Fear & Self Loathing

I hate mirrors, or maybe the thought of seeing myself. I hate being high even more, only cause I see more of myself. If I could gamble my life away in Las Vegas, I’d still win lucky bastard. I guess it’s gods way of saying sike just to double my money and feel even more plastered. I hate the company of a women, for I am one who doesn’t like to trust. I mean I try to focus on her and put love into it, I’m just more glad she leaves after the thrusts. It’s been a lonely week, lonely month, lonely year I’ve just been a lonely streak. Think I just wanna sit down in a couch so comfortable I sink. Sex some chick whose there for the night and when we’re done she’s gone so fast that I blink. I’m not worthy of love, I think. Am I desperate?

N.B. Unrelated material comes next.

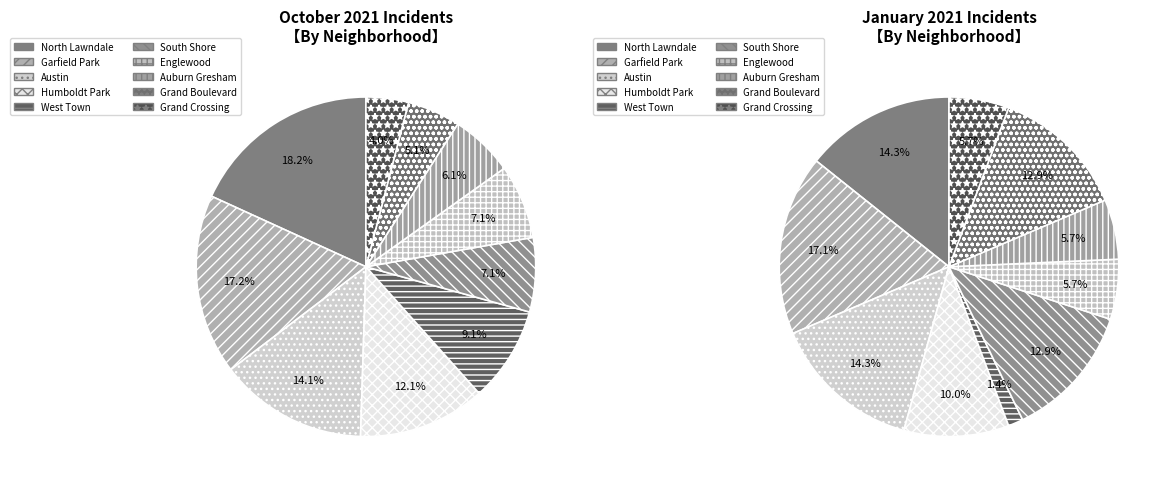

To the nearest percent, what percentage of the pie is Humboldt Park?

10%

My life seems color washed I fade to black if I have to set it. “Nobody will love you” wouldn’t sound any better if I said it. Tiny mistakes ima have to re edit. Trynna find a party they like nah you can’t slide even if you using credit. A decaying life force I should just dead it. Soul on the crap table I’m thinking I could bet it. I bet it wouldn’t be worth much. I feel broken and as a token of gratitude I’d say fuck off to you being a crutch. To you I’m whole, to me I’m in pieces, beat to a pulp I’m crushed. Whoever “fixed” me didn’t do it right I felt rushed. Hell I couldn’t turned gold given the Midas touch. Can’t be dimmed, boy with brains, I’m bright as fuck. But what’s good as having two thousand watt idea if the power’s cut. Don’t pity me. I don’t chase cat or mouse how silly me? Facing blunts thinking how blunt I could really be? The problem with me is currency. That problem is current, see I need to make it urgent, with some urgency. I’m trynna 911 it like an emergency. And have it rushed to my fractured account like an EMT. I must do this immediately. It just fear and self loathing seem to be part of me. I may take pieces out, a little of them whole, some partially. I’m just an extremely miserable person who accel’s at trynna charge particles of his life rapidly. If that causes an EMP, then while fatigued I’m keeping the same energy.